The US Government is also required to assess the exposure of key US economic sectors to Russian PEPs and parastatal organisations, with a special emphasis on banking, securities, insurance and real estate. Further evaluations comprise assessing the effects of imposing secondary sanctions on Russian oligarchs, state-owned and parastatal entities, and their consequences for the economies of Russia, the US and American allies. Similarly, they should assess the effects of imposing debt and equity restrictions on Russian parastatal entities as well as potentially adding them to the list of specially designated nationals (SDN) and blocked persons as maintained by OFAC. At present, a limited number of Vladimir Putin’s associates among high-profile businessmen have been sanctioned by the US authorities, including such well-known figures as Yuri Kovalchuk, the Rotenberg brothers and Gennady Timchenko. The CEOs of Rosneft and Rostec, respectively Igor Sechin and Sergey Chemezov, are under sanctions as well although they can hardly be called oligarchs under a standard definition of someone with a considerable documented wealth.
New sanctions against Russian oligarchs could have tremendous implications for a wide group of Russia-focused businesses and individuals – from joint venture partners in strategic projects to private wealth managers operating out of London, New York, Monaco, Geneva, Hong Kong, etc. There does not seem to be much difficulty in singling out many wealthy Russians, such as Alexey Mordashov of Severstal and Oleg Deripaska of UC Rusal, who have made their billions of dollars and seen their companies thrive under the Putin Administration. As a result of sweeping restrictions, severe disruptions could occur to the global supply chains of diversified industrial companies, leaving thousands of their suppliers, intermediaries, employees and customers at risk of being the ultimate losers.

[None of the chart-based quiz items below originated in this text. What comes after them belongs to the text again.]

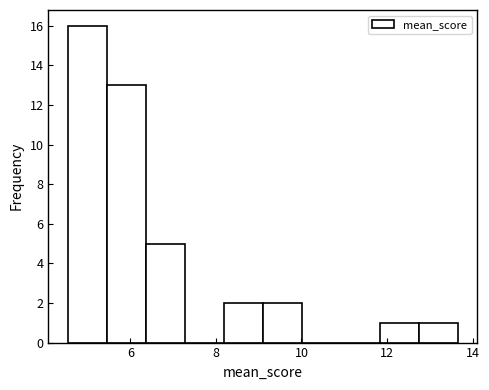

Reading left to right, list every bar in this chart as the range it spans on the x-axis followed by its height. Neither the bar edges nor the heights are printed on the chart, so give them approximately, as read against the axes.

4.6 to 5.4: 16
5.4 to 6.4: 13
6.4 to 7.2: 5
7.2 to 8.2: 0
8.2 to 9.0: 2
9.0 to 10.0: 2
10.0 to 11.0: 0
11.0 to 11.8: 0
11.8 to 12.8: 1
12.8 to 13.6: 1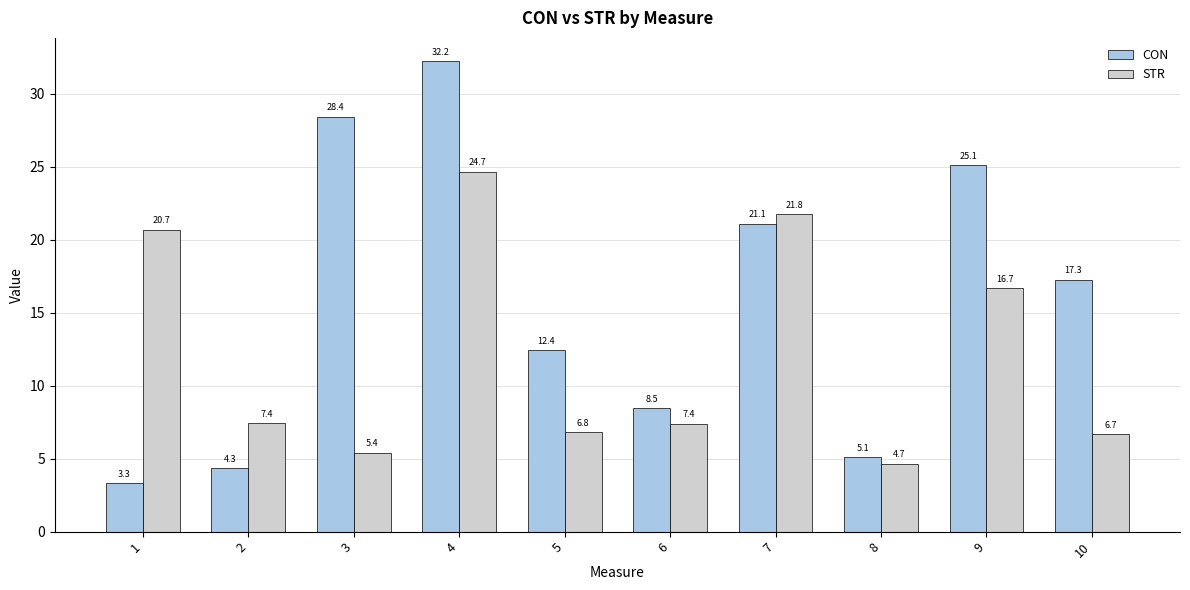

The CON series shows 1.5 at 8. True or false?

False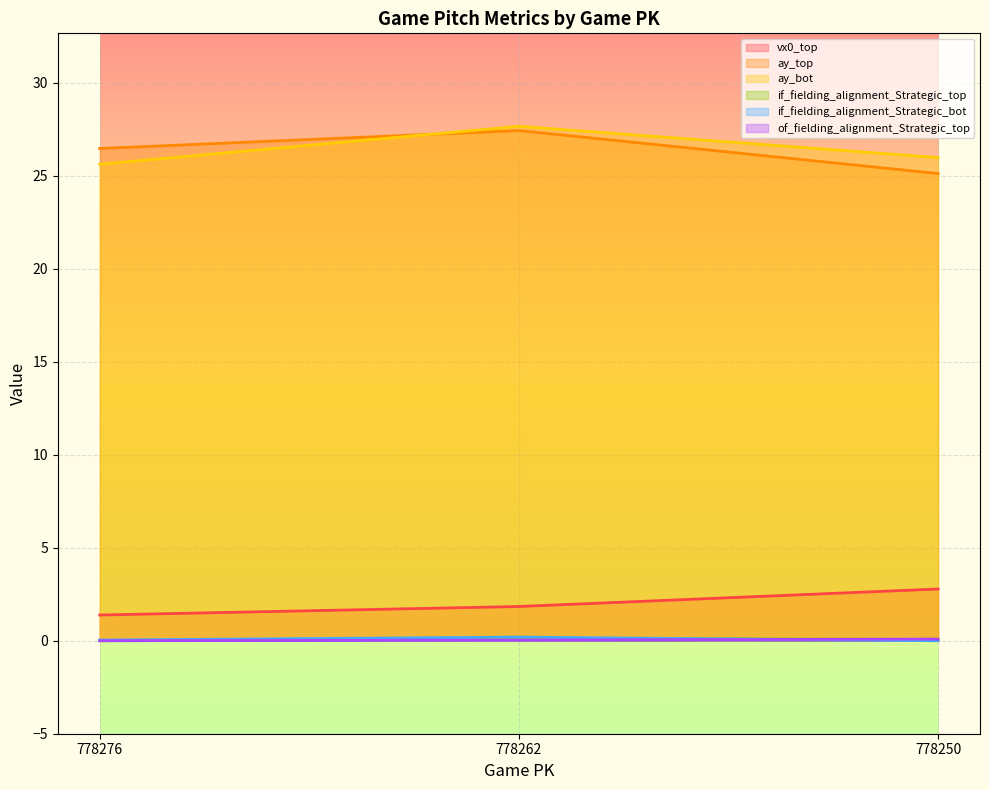

Which series has the largest range (max minus min)?

ay_top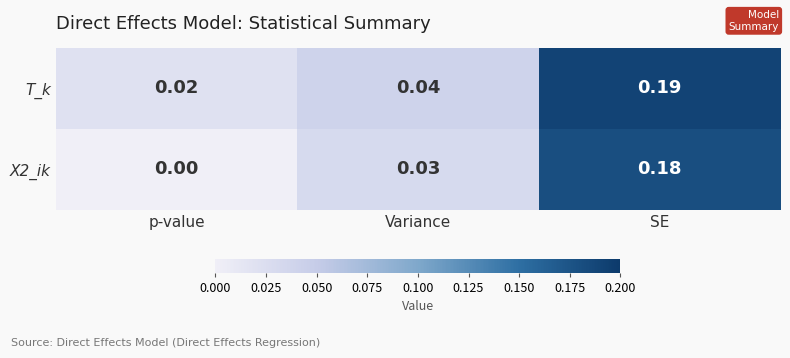

Where is T_k nearest to the value 0?

p-value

Meanwhile, the impact of such drastic measures on the strength of the current Russian regime is exceptionally hard to measure, let alone predict. The initial round of sanctions dating back to 2014 had the opposite effect of boosting Vladimir Putin’s popularity and providing his regime with fodder for ramping up the anti-Western rhetoric and portraying Russia domestically as a fortress under siege.
- The new Russia sanctions proposed by the US Congress come in the context of particularly deteriorated US-Russian relations, mounting uncertainty over the Trump Administration’s future and growing cracks in the heretofore robust Transatlantic relationship.
- The Russian energy sector could see more damage inflicted upon it by shorter available debt maturities and global restrictions on deepwater projects, inevitably limiting Russian participation whenever US technology is involved.
- The latest US sanctions bill draws a red line on the participation of both US and foreign persons in privatisation of certain Russian assets and construction or funding of Russian export pipelines, with US-EU ties increasingly at risk on the latter point.
- The possible extension of sanctions to a significant number of Russian oligarchs, state-owned and parastatal entities requires more than ever before an extremely solid understanding of Russia and calls for a systematic application of enhanced due diligence on Russia-related third parties.